Since being issued, the judgment has been criticised by Danish legal professionals, who have stated that the decision is inconsistent with international case law. Furthermore, a Danish professor(2) has indicated that the restrictive interpretation laid down by the Supreme Court will have negative consequences for Denmark as an arbitration forum in the future.
A Danish shipping company, C, and an Icelandic company, D, entered into an agency agreement, in which it was stated that:
“This Agency Agreement is governed by Danish law and any claim or dispute arising hereunder or in connection herewith shall be determined by arbitration in Copenhagen in accordance with the terms of the Copenhagen Maritime Arbitrators’ Association in force and effect at the time of the arbitration.”
In 2010 C brought a case against D before the Copenhagen Maritime and Commercial Court, claiming payment of commission in a notice period, according to the agency agreement. The parties agreed that the ‘Copenhagen Maritime Arbitrator’s Association’ did not exist. D requested a dismissal of the action, submitting that the parties had agreed on settlement by arbitration in the contract.

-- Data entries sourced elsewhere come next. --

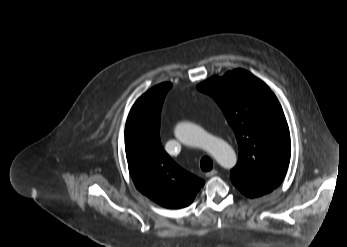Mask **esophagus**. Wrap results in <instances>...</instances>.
Listing matches in <instances>:
<instances>
[{
	"instance_id": "esophagus-1",
	"label": "esophagus",
	"mask_w": 347,
	"mask_h": 247,
	"mask_svg": "<svg viewBox=\"0 0 347 247\" xmlns=\"http://www.w3.org/2000/svg\"><path fill=\"white\" fill-rule=\"evenodd\" d=\"M217 173H218L217 170L213 169V170L206 173V177H212V176L216 175Z\"/></svg>"
}]
</instances>
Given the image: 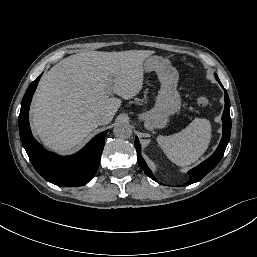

The Supreme Court concluded that the arbitration clause should be set aside, and consequently, that the case was not to be dismissed. The court repeated the grounds given by the Copenhagen Maritime and Commercial Court – namely, that the court could not imply the necessary terms into the contract. Therefore, and since the arbitration clause did not have the necessary clarity, the court held that the arbitration clause was not enforceable.
The Supreme Court found the Danish courts (including the Supreme Court itself) competent to decide on all merits of the case. Ultimately, the Icelandic company ended up paying damages and costs to the Danish company.